L’entraîneur parisien a d’ailleurs choisi de sortir plusieurs cadres en deuxième mi-temps, préférant reposer ses troupes plutôt que d’enfoncer davantage le clou. La seconde période s’est apparentée à une formalité, Paris levant le pied, et Miami tentant de sauver l’honneur, sans succès.

Un raté aux lourdes conséquences

Fafa Picault n’a pas joué la moindre minute, une décision qui ressemble fort à une sanction après son énorme raté face à Palmeiras. Un but qui aurait pu tout changer. S’il avait marqué, l’Inter Miami aurait terminé en tête de son groupe et affronté Botafogo, bien plus abordable que le géant parisien.

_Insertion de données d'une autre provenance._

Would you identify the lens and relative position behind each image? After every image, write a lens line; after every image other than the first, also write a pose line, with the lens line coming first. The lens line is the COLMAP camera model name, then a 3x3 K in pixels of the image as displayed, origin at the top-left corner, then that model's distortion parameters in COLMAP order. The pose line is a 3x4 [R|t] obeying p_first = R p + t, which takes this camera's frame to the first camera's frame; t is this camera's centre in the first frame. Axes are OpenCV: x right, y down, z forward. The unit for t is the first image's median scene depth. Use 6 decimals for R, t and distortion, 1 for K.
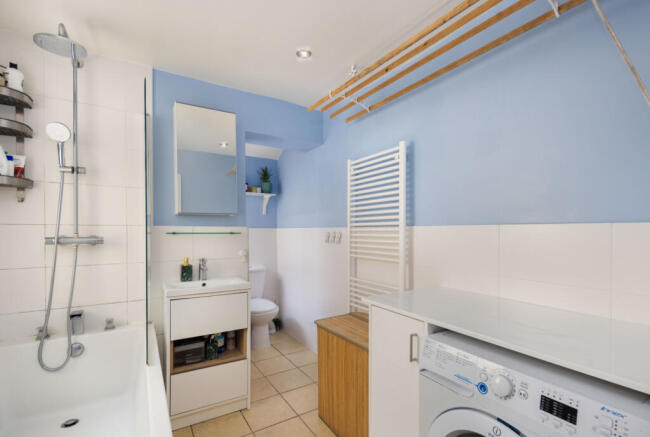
lens RADIAL K [[301.4, 0, 326.5], [0, 301.4, 222.3], [0, 0, 1]] dist [-0.000569, -0.000631]
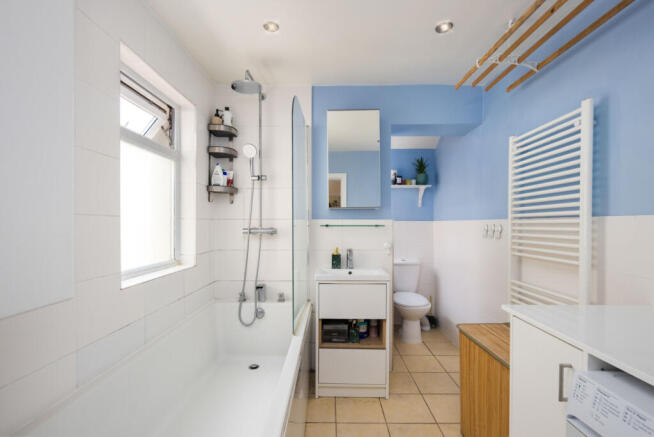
lens RADIAL K [[299.5, 0, 327.0], [0, 299.5, 218.5], [0, 0, 1]] dist [-0.000426, -0.000162]
pose [[0.837792, -0.011339, -0.545872, 0.123625], [0.016922, 0.999843, 0.005202, 0.002991], [0.545727, -0.013595, 0.837853, 0.051139]]
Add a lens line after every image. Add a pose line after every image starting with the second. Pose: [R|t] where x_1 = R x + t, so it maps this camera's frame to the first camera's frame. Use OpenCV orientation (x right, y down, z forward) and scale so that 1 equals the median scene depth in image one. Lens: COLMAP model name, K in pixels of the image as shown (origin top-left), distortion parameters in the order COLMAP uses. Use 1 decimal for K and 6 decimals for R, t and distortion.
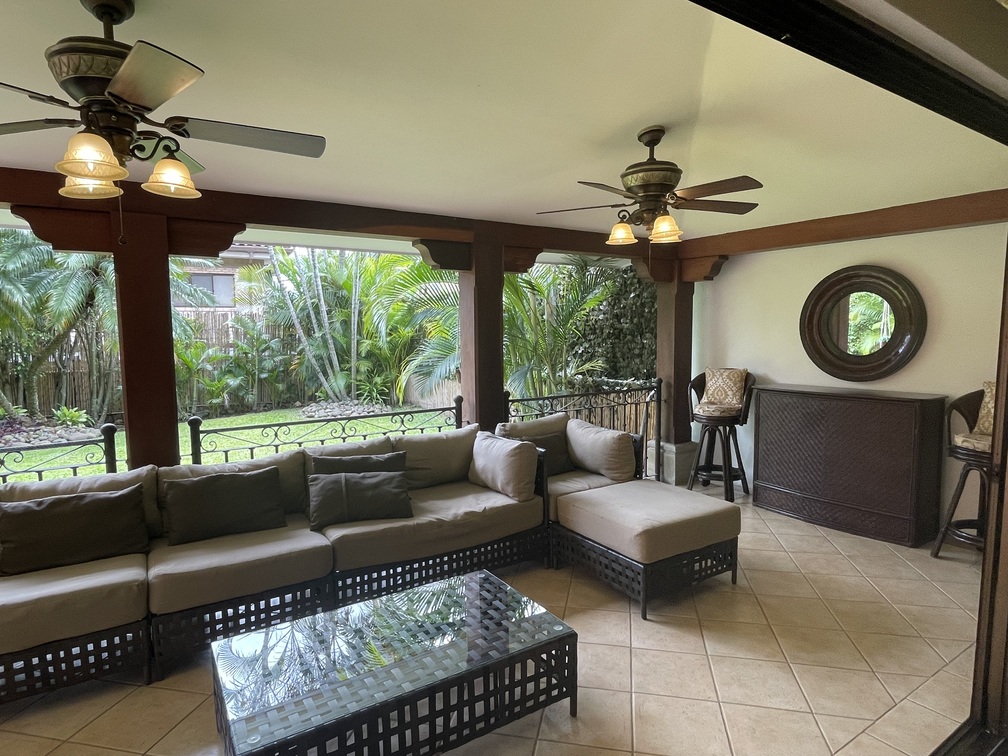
lens RADIAL K [[564.8, 0, 502.8], [0, 564.8, 383.0], [0, 0, 1]] dist [-0.002393, -0.000283]
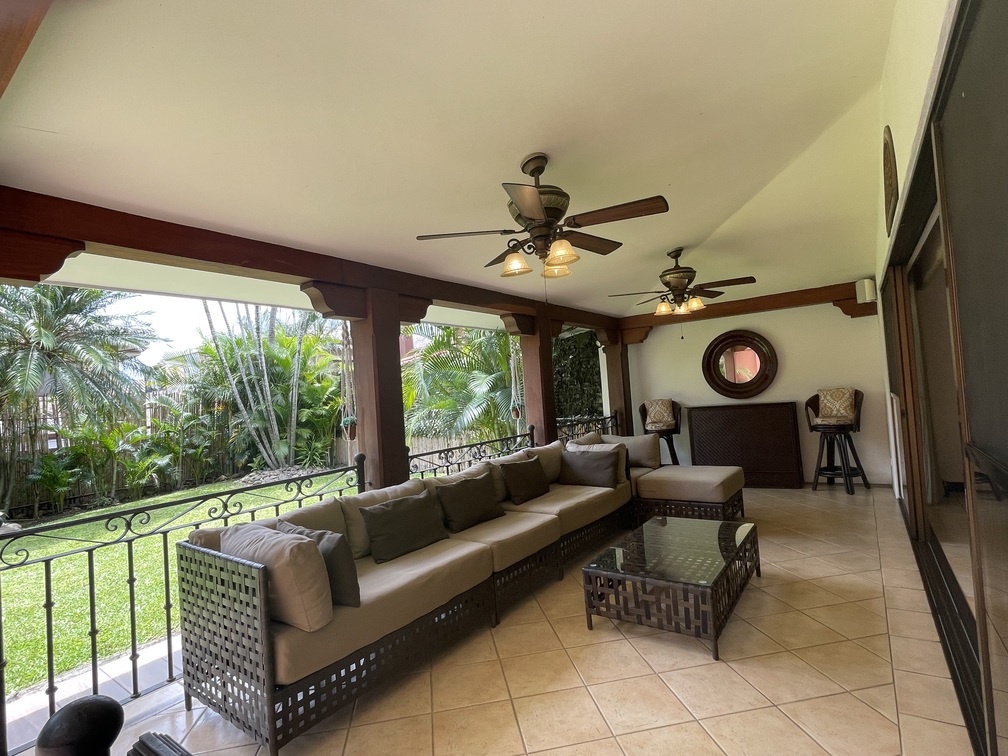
lens RADIAL K [[492.5, 0, 502.0], [0, 492.5, 380.6], [0, 0, 1]] dist [-0.000196, -0.000557]
pose [[0.929335, -0.045255, 0.366454, -0.470662], [0.096067, 0.987916, -0.121626, 0.044813], [-0.356521, 0.148235, 0.922453, -0.080656]]
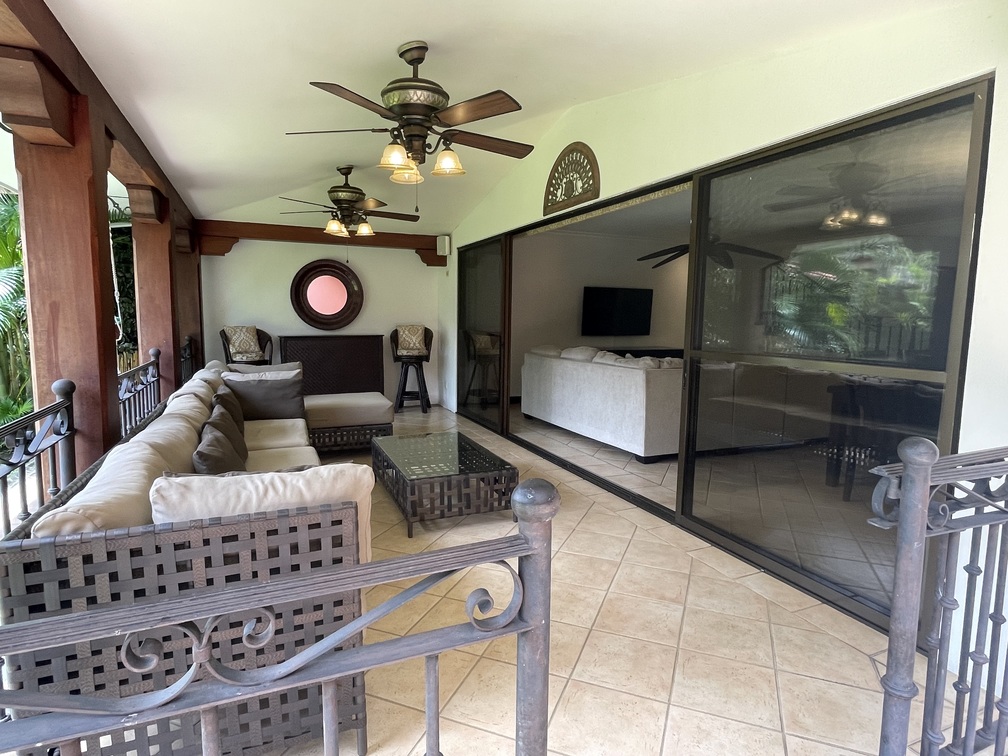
lens RADIAL K [[564.8, 0, 508.3], [0, 564.8, 372.9], [0, 0, 1]] dist [-0.002393, -0.000283]
pose [[0.161965, -0.089090, 0.982767, -0.775483], [0.082874, 0.993626, 0.076416, 0.032830], [-0.983310, 0.069069, 0.168316, 0.182545]]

Un tournoi historique malgré tout

Pour l’Inter Miami, cette défaite met fin à un parcours malgré tout historique. Le club est devenu le premier représentant de la Concacaf à battre une équipe européenne (2-1 contre Porto) en compétition officielle, et le premier de MLS à atteindre les huitièmes de finale de la Coupe du Monde des Clubs.

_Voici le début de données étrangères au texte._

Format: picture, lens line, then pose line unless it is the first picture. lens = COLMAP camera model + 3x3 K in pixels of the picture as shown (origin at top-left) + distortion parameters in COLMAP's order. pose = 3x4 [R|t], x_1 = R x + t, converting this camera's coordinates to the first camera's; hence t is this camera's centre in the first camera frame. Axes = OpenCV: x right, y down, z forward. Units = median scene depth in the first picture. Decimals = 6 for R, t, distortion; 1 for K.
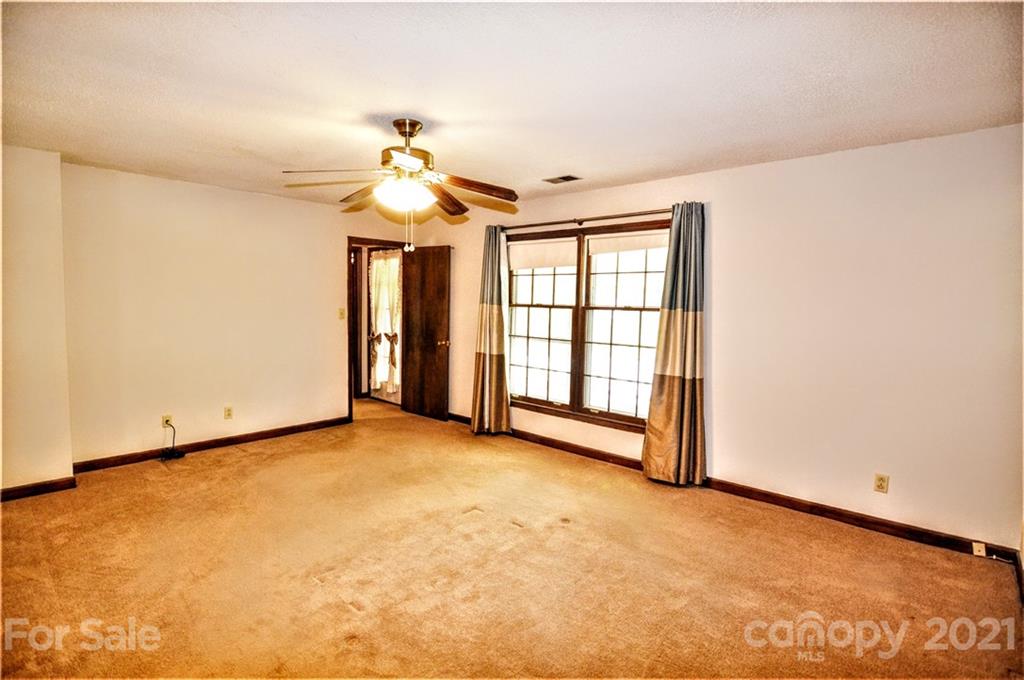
lens RADIAL K [[496.8, 0, 515.4], [0, 496.8, 342.8], [0, 0, 1]] dist [-0.004607, -0.014357]
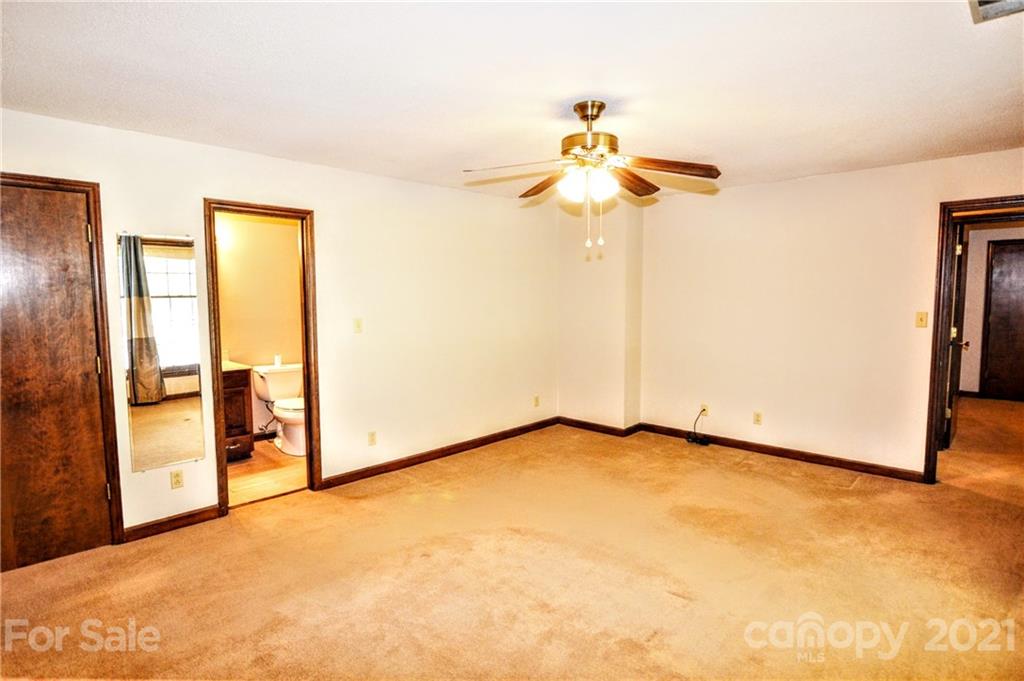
lens RADIAL K [[562.8, 0, 512.0], [0, 562.8, 340.5], [0, 0, 1]] dist [-0.022440, -0.001321]
pose [[-0.029244, 0.070173, -0.997106, 0.497635], [-0.083439, 0.993880, 0.072393, -0.045083], [0.996084, 0.085315, -0.023210, 0.542339]]
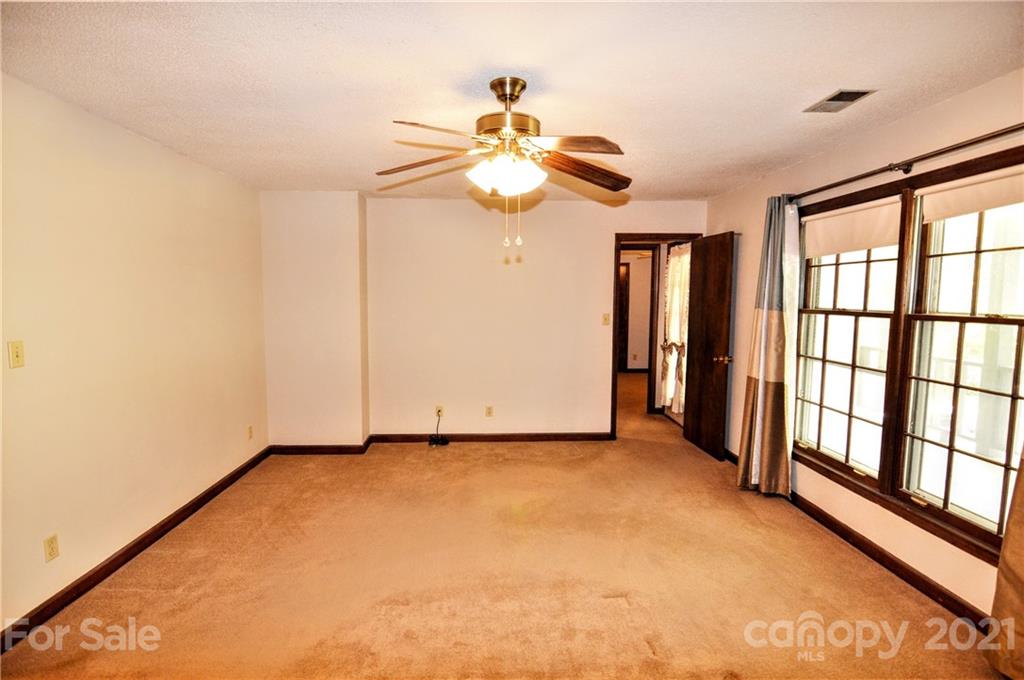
lens RADIAL K [[509.2, 0, 517.8], [0, 509.2, 342.5], [0, 0, 1]] dist [-0.010082, -0.001034]
pose [[0.707425, 0.048932, -0.705092, 0.226162], [-0.053239, 0.998456, 0.015876, -0.025805], [0.704780, 0.026308, 0.708938, 0.265264]]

“Je pense que nous avons rempli nos objectifs dans ce tournoi”, a souligné Mascherano. “Nous avons montré que nous pouvions être compétitifs à un certain niveau. Mais face à une équipe comme le PSG, qui est peut-être la meilleure du monde aujourd’hui, la marche était trop haute.”

Et maintenant ?

Le PSG affrontera Bayern Munich en quart de finale. L’Inter Miami, de son côté, retournera à la réalité du championnat nord-américain, avec un déplacement à Montréal dès samedi.

La MLS, modèle à repenser

L’élimination de l’Inter Miami offre un constat clair à la MLS : pour espérer rivaliser, il ne suffit plus de rêver grand, il faut penser et surtout investir en grand. Parce que face à des équipes comme le PSG, le rêve ne suffit pas. Il faut des armes. Et pour l’instant, elles sont ailleurs. La MLS a grandi, certes. Mais à ce stade, elle reste bien loin des sommets européens.